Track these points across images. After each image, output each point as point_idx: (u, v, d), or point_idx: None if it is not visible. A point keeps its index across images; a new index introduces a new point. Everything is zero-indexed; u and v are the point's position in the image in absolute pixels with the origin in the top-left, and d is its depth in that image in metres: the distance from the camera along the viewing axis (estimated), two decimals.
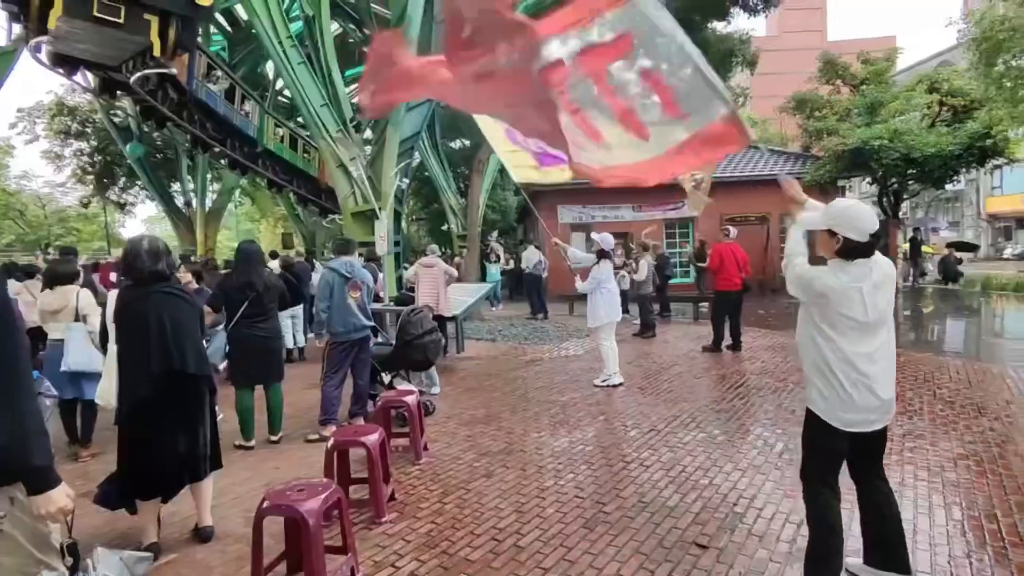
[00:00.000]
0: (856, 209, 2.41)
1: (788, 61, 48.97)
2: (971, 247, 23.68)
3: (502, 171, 22.28)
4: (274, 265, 8.89)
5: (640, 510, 3.46)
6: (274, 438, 4.99)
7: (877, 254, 2.46)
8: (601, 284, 6.51)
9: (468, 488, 3.88)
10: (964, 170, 16.21)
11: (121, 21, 7.94)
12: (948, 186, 19.04)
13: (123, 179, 26.11)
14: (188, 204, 24.04)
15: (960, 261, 18.97)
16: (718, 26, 15.59)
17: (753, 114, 28.77)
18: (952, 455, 4.15)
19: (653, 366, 7.56)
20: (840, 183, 17.49)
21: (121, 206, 28.20)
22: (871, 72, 17.16)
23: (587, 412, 5.59)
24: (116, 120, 21.60)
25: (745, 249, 8.77)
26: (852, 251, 2.40)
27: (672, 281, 13.11)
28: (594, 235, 6.69)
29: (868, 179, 17.78)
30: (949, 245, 20.63)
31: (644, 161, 2.80)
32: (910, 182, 16.31)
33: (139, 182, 25.08)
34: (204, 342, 3.30)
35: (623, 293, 9.49)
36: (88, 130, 23.92)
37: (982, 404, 5.35)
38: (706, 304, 11.44)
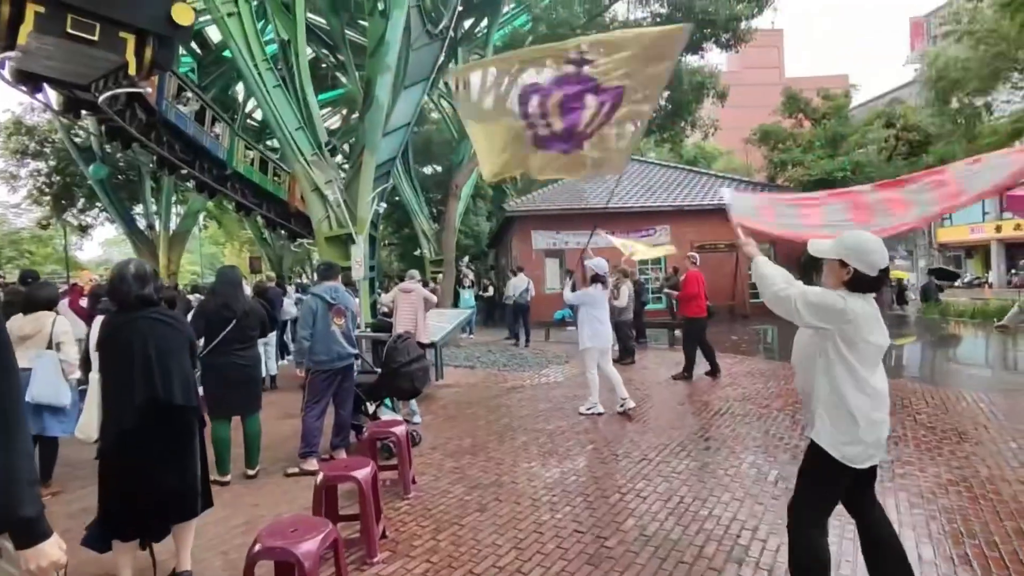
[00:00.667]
0: (872, 243, 2.35)
1: (749, 95, 50.92)
2: (952, 275, 24.48)
3: (475, 197, 22.34)
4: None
5: (643, 544, 3.36)
6: (251, 472, 4.72)
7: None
8: (588, 309, 6.48)
9: (462, 523, 3.72)
10: None
11: (95, 39, 7.69)
12: None
13: (82, 200, 25.27)
14: (151, 227, 23.36)
15: (941, 289, 19.64)
16: (691, 60, 16.23)
17: (719, 145, 29.66)
18: (942, 481, 4.19)
19: (636, 393, 7.50)
20: None
21: (81, 228, 27.22)
22: (831, 107, 17.91)
23: (576, 441, 5.49)
24: (77, 140, 20.96)
25: (715, 276, 8.98)
26: (860, 283, 2.35)
27: (646, 307, 13.20)
28: (587, 261, 6.66)
29: None
30: (931, 272, 21.40)
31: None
########
Copy the records exactly, leaving out every picture.

Track these points across images. After each image, output each point as point_idx: (u, v, d), or point_idx: None if it is not visible. A point keeps its index across images; a new index introduces a new point. Everything is zero-indexed; u and v are the point's position in the image in absolute pixels with the origin in the top-left, and d is its depth in that image in metres: the distance from the camera along the viewing axis (estimated), two decimals.
[00:00.000]
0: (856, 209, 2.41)
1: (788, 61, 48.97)
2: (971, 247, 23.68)
3: (502, 171, 22.28)
4: (274, 265, 8.89)
5: (640, 510, 3.46)
6: (274, 438, 4.99)
7: (877, 254, 2.46)
8: (601, 284, 6.51)
9: (468, 488, 3.88)
10: (964, 170, 16.21)
11: (121, 21, 7.94)
12: (948, 186, 19.04)
13: (123, 179, 26.11)
14: (188, 204, 24.04)
15: (960, 261, 18.97)
16: (718, 26, 15.59)
17: (753, 114, 28.77)
18: (952, 455, 4.15)
19: (653, 366, 7.56)
20: (840, 183, 17.49)
21: (121, 206, 28.20)
22: (871, 72, 17.16)
23: (587, 412, 5.59)
24: (116, 120, 21.60)
25: (745, 249, 8.77)
26: (852, 251, 2.40)
27: (672, 281, 13.11)
28: (594, 235, 6.69)
29: (868, 179, 17.78)
30: (949, 245, 20.63)
31: (644, 161, 2.80)
32: (910, 182, 16.31)
33: (139, 182, 25.08)
34: (204, 342, 3.30)
35: (623, 293, 9.49)
36: (88, 130, 23.92)
37: (982, 404, 5.35)
38: (706, 304, 11.44)
[00:00.667]
0: (872, 243, 2.35)
1: (749, 95, 50.92)
2: (952, 275, 24.48)
3: (475, 197, 22.34)
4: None
5: (643, 544, 3.36)
6: (251, 472, 4.72)
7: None
8: (588, 309, 6.48)
9: (462, 523, 3.72)
10: None
11: (95, 39, 7.69)
12: None
13: (82, 200, 25.27)
14: (151, 227, 23.36)
15: (941, 289, 19.64)
16: (691, 60, 16.23)
17: (719, 145, 29.66)
18: (942, 481, 4.19)
19: (636, 393, 7.50)
20: None
21: (81, 228, 27.22)
22: (831, 107, 17.91)
23: (576, 441, 5.49)
24: (77, 140, 20.96)
25: (715, 276, 8.98)
26: (860, 283, 2.35)
27: (646, 307, 13.20)
28: (587, 261, 6.66)
29: None
30: (931, 272, 21.40)
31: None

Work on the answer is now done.